In fact, I would suggest that the only way you could watch that debate and decide to vote for Nolan is because you only ever vote for the endorsed Democrat, or he is a friend of yours. There is no way you would come to the conclusion that he has the best grasp of the issues at hand.

Watching the debate makes you wonder how city Democrats came to endorse the Nolan candidacy in the 39th so early and so decisively, given the interest in the seat.

Nolan gave his most disqualifying answer, I would suggest, early in the debate, when asked what he would say to frustrated city Republicans who complain that Democrats sent to Hartford ignore their ideas for reducing the size of government.

"Nothing," Nolan replied, using precious few of the 60 seconds allocated for his response.

Even the moderator seemed startled, commenting on the candidate's spare use of his allotted time.

This question was a chance to knock one out of the park, if the candidate wanted to use his minute to wisely explain his philosophy about the role of state government. He also could have used some of the time to defend Democrats.

Instead he conclusively seemed to prove the point: They are not listening to or responding to constituents.

There is another Democrat in the race, school board member Jason Catala, who got the signatures to petition onto the ballot after city Democrats rallied early around Nolan. Green Party member Mirna Martinez says she would caucus with Democrats.

The endorsed Republican in the race is Kat Goulart, who distinguished herself in the debate with concise and thoughtful answers.

State Democrats would probably get a fairly reliable vote on most issues from any of the candidates except Goulart.

No one seemed as programmed in the evolving Democratic agenda for the next session of the General Assembly than Nolan. Democrat Catala specifically rejected some of the very same taxes that Lamont proposed this week. Martinez twice rejected a chance to endorse the Democrats' maneuvers to change the rules on energy pricing for Millstone electricity.

Nolan, on the other hand, was quick to endorse Gov. Lamont's extension of sales taxes to services, making a strange defense of the idea.

Expanding sales taxes beyond purchases of goods to services, Nolan said, would "close the gap" and "even the playing field."

So there you have it, if you want to even out the taxes you pay for services to what you pay for goods, to be more fair, make sure and send Councilor/Officer Nolan to Hartford.

All the candidates except Nolan showed, if not a broad understanding of all the complicated issues that await a freshman legislator in Hartford, at least evidence they have studied the issues and possible solutions. I thought it curious that both Nolan and Martinez talked about new taxes when asked about what cuts they would like to see to the budget.

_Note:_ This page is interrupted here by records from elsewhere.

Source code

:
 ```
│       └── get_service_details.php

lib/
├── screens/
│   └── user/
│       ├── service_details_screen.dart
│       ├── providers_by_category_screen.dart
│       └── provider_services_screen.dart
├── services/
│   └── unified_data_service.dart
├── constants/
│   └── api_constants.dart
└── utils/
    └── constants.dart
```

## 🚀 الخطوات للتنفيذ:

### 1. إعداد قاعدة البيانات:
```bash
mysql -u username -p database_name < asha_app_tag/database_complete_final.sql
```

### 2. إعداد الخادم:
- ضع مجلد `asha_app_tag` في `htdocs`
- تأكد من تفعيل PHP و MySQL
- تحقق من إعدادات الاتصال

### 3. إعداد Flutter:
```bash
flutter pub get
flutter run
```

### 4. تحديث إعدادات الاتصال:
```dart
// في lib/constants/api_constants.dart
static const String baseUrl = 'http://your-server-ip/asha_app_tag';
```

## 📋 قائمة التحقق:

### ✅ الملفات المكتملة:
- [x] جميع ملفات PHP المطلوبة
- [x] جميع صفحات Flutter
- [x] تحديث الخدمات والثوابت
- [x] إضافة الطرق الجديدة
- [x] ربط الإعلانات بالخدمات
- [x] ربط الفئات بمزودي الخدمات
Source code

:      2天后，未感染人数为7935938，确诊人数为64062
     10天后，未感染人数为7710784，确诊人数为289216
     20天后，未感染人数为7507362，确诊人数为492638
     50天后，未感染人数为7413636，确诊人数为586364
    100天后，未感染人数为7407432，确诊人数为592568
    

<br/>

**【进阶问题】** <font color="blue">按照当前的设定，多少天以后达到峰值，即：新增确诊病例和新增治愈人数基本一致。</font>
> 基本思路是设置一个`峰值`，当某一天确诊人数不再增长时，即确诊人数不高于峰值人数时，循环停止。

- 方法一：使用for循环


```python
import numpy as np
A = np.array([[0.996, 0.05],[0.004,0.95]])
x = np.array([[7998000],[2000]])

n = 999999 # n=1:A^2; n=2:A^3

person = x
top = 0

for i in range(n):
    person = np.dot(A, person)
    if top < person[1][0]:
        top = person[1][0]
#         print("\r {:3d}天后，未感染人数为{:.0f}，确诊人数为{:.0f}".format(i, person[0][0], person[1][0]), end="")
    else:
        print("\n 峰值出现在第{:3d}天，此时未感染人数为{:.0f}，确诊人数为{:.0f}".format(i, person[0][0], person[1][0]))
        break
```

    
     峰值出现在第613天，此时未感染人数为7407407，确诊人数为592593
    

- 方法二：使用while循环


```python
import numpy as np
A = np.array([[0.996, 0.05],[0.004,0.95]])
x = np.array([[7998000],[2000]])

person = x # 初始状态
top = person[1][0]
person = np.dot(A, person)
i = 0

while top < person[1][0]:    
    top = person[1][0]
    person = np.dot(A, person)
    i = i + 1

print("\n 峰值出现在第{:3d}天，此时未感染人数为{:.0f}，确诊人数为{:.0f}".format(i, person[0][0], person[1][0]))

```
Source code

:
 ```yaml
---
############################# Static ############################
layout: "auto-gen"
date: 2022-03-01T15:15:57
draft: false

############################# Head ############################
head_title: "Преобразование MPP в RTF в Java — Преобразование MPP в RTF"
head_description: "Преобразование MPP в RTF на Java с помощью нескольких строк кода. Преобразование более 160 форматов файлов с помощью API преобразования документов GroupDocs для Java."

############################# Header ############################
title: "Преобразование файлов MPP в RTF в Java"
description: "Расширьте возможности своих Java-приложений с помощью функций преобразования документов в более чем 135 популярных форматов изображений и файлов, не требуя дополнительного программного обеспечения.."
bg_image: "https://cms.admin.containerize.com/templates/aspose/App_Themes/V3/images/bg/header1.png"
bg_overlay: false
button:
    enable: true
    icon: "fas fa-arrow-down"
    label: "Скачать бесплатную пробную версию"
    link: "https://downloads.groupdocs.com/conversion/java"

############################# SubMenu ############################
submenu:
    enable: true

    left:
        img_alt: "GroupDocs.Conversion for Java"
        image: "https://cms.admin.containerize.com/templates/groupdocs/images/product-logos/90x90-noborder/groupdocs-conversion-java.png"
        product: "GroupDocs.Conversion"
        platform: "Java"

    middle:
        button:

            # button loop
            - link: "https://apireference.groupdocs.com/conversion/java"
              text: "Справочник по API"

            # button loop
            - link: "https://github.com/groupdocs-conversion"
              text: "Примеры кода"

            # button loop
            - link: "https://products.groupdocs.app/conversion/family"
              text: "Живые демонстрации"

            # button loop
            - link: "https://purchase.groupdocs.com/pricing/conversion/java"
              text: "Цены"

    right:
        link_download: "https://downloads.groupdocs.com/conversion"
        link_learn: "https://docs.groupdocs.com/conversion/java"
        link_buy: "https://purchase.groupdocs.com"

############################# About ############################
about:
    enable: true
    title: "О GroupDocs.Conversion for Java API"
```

Nolan got testy when he said people have suggested he was in favor of a groceries tax and asked where the notion of a groceries tax came from. You would think he would know the governor floated that himself. You might also wonder why adding groceries to the goods that are taxed wouldn't level that playing field.

Nolan, asked about a letter to the newspaper from a constituent complaining about his lack of responses to communications, answered by criticizing the letter writer. This led two of his opponents to complain about his lack of preparation and attendance at community meetings.

Martinez suggested that, while a school board member, she asked Councilor Nolan about a budget item after the first public disclosure of the city budget, and said he told her he hadn't read the budget. He didn't answer that rather explosive allegation.

Goulart also scored a zinger in response to Nolan's repeated assertions of his service for seven years on the council. He shouldn't be so proud of that, she said, given the steep property tax increases in that time.

Nolan didn't suggest many policy issues he would pursue, saying there are a "lot of things you have to decide when you get up there." The ones he did bring up seemed strange. If a marijuana bill, which he does not support, were to pass, he would want to make sure people who are "not the millionaires and billionaires" get some piece of the pie. He said he would support tolls at the borders and would recommend speed traps in between as revenue generators.

If I heard a Nolan platform, it was parity in sales tax on goods and services and more speed traps to raise money.

On the big things, he will figure it out when he gets up there.

Don't take my word for it. Have a watch.

Maybe someone can explain how, beyond likeability, Democratic officialdom in New London decided this was the best person to represent the city's interests in Hartford.

This is the opinion of David Collins.